Reproduce word for word the lines of the records from the line with "Which series has" through the end of the records, including that first line.

Data excerpts ▸
-=-=-
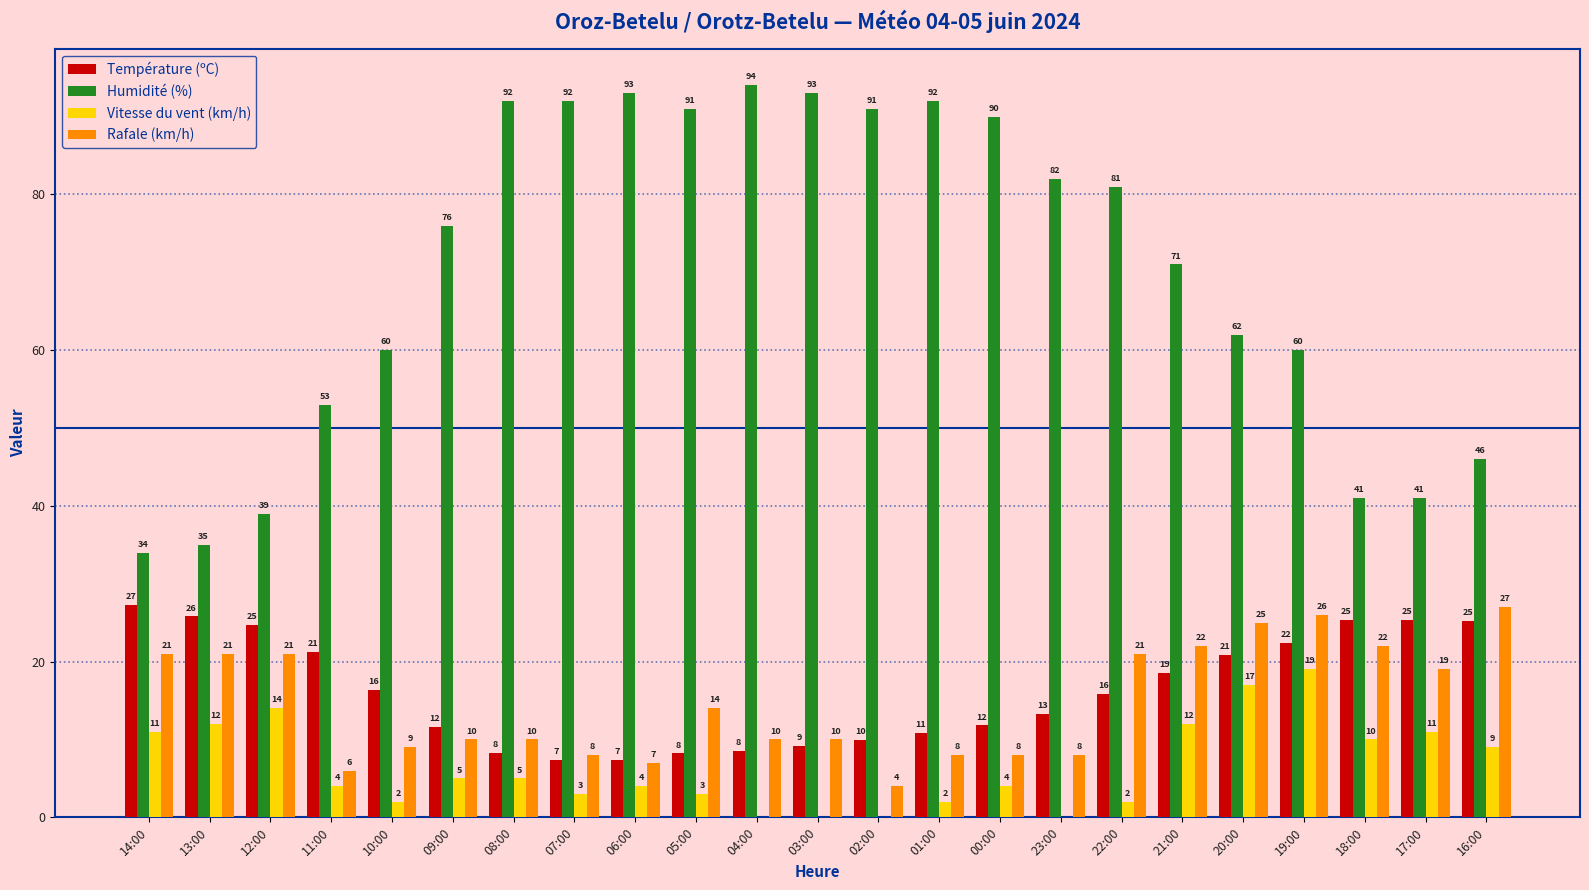

What is the sum of all Température (ºC) values?

375.4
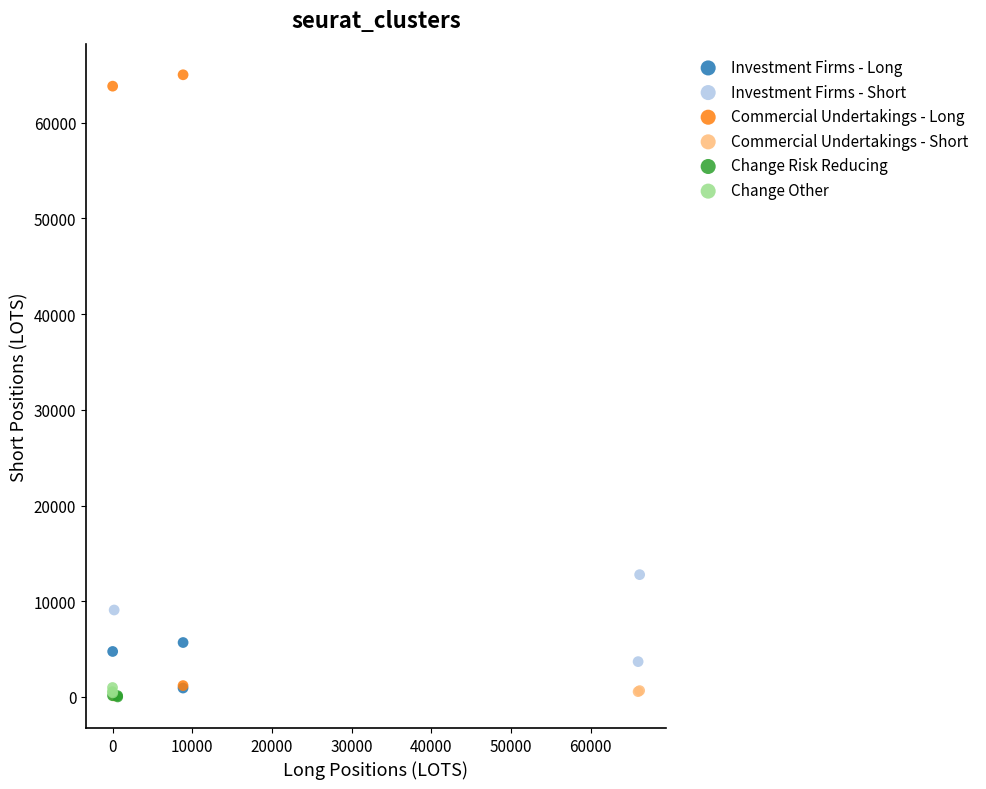

Which series contains the highest Y value?

Commercial Undertakings - Long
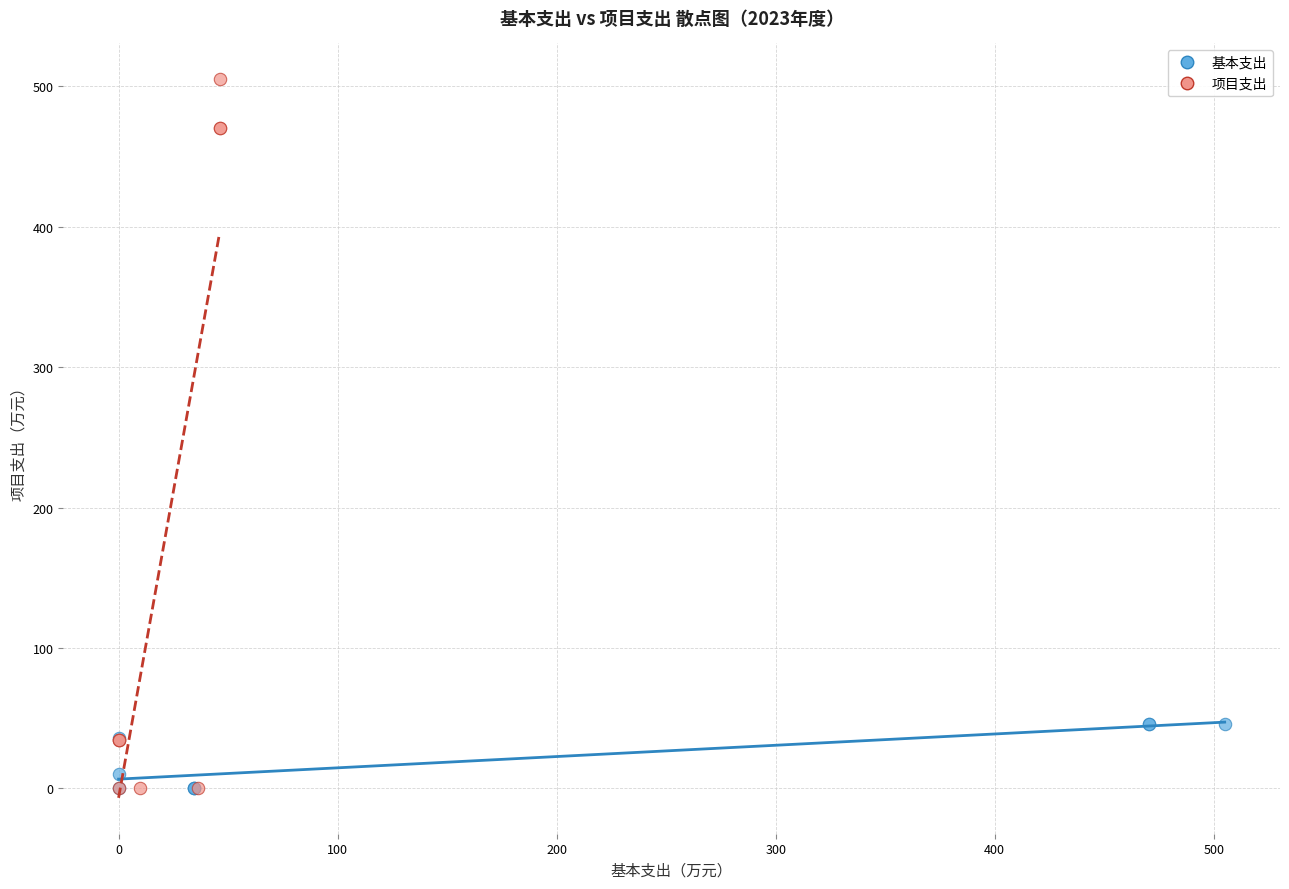

Which series has the widest spread of Y values?

项目支出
-=-=-
EXERCISE ANSWER ▸
Which series has the widest spread of Y values?

项目支出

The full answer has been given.